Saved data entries
# # #
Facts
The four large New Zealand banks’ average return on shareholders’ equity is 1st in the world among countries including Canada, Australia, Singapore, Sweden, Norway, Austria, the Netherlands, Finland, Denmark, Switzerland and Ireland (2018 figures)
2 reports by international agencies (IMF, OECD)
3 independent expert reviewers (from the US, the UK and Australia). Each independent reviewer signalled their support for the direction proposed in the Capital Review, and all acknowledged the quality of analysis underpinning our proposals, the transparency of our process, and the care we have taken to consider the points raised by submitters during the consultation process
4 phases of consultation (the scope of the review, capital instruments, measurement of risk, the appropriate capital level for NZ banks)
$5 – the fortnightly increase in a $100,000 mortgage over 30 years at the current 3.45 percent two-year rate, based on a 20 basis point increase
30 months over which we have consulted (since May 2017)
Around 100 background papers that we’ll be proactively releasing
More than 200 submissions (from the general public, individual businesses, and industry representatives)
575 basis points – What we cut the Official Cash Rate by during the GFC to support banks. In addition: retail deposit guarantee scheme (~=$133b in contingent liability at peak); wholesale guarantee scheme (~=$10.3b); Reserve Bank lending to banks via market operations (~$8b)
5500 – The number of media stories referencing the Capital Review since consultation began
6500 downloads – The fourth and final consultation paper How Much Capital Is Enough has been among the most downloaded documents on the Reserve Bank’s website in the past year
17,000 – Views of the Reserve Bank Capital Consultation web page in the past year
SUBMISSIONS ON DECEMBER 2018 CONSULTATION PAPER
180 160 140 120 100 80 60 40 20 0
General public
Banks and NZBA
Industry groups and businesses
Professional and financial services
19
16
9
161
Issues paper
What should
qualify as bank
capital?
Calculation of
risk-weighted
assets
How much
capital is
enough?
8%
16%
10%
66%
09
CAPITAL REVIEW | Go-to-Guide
# # #
What is needed
List every line above that holds the word "public".

Solution
More than 200 submissions (from the general public, individual businesses, and industry representatives)
General public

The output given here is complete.